University of Colorado law professor Mark Squillace, an expert in the Antiquities Act, said in an email that Zinke’s proposal raises a host of legal issues given that no president has considered making so many changes to previous designations.

“Decisions to protect certain objects (and not others) involve judgment calls that courts have shown an inclination to respect,” he said. “The significant legal issues aside, if we allow presidents to second-guess the judgments of their predecessor there would no end to the mischief that would create.”

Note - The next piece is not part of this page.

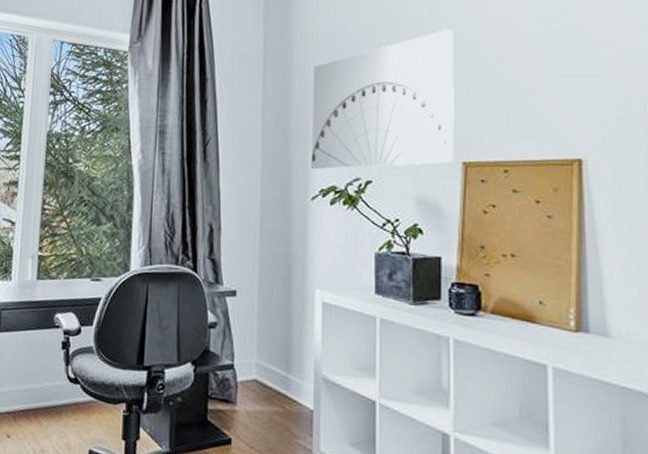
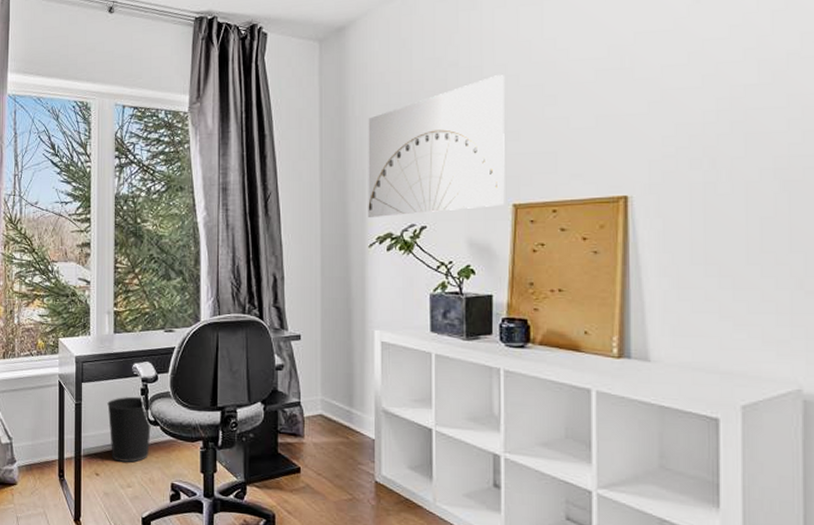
wastebasket: none [25,349,71,424] -> present [107,396,151,462]

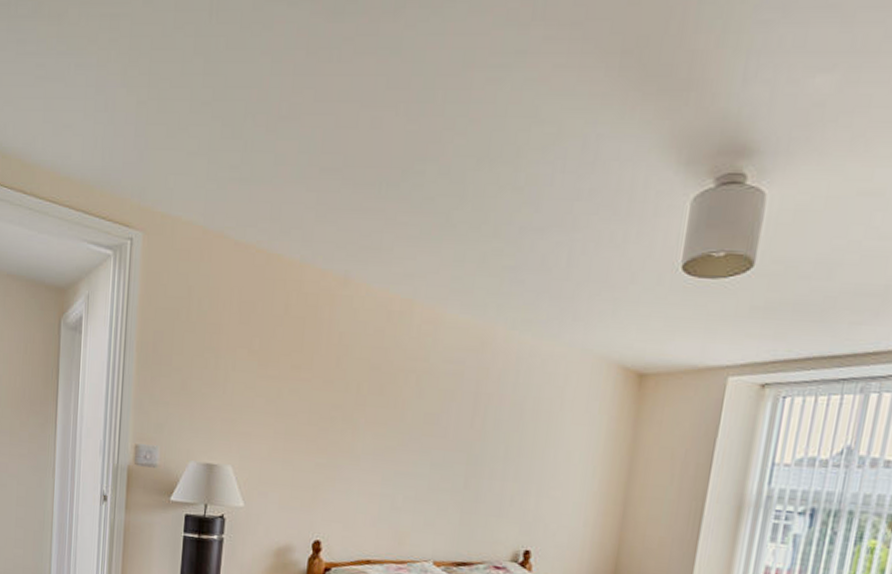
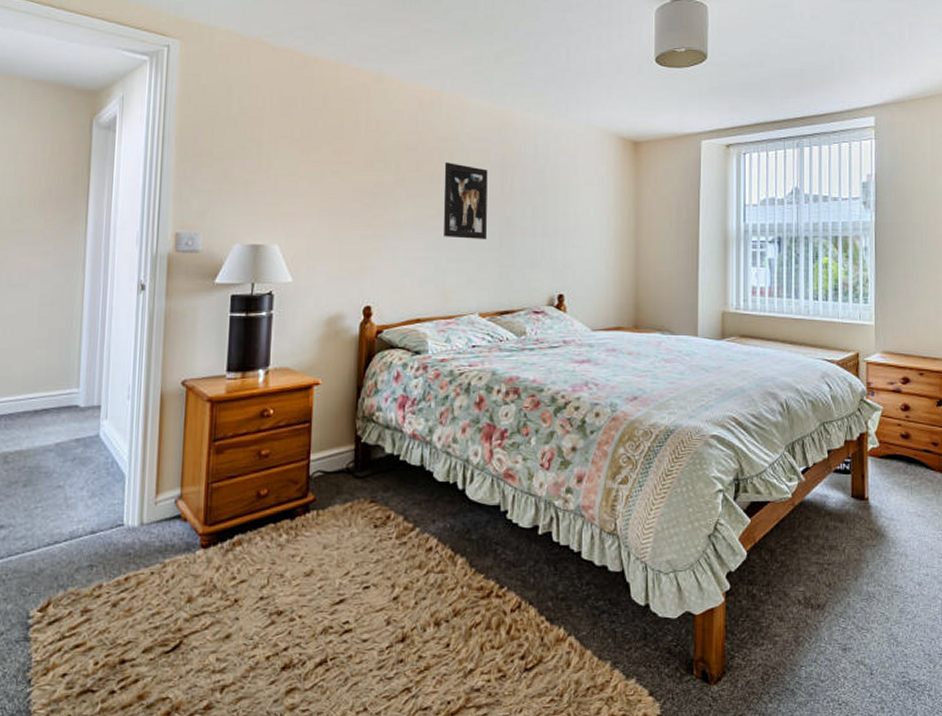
wall art: none [403,386,458,479] -> present [443,162,488,239]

Although Zinke has proposed amending all 10 monuments’ proclamations to shift the way they are managed, the majority of the management plans for these monuments have not been finalized because they take between five and six years to complete.

Randi Spivak, public lands program director for the advocacy group Center for Biological Diversity, said any proclamation change “would be subject to challenge” and “any proposed management plan changes will need to formally go through the same legal and administrative processes again, subject to the same administrative appeal and litigation requirements.”

“This process will be very legally vulnerable because it will have to deal with all the scientific, environmental and social conclusions produced during the first round of management plan creation,” she said. “This would be a massive hurdle for the administration.”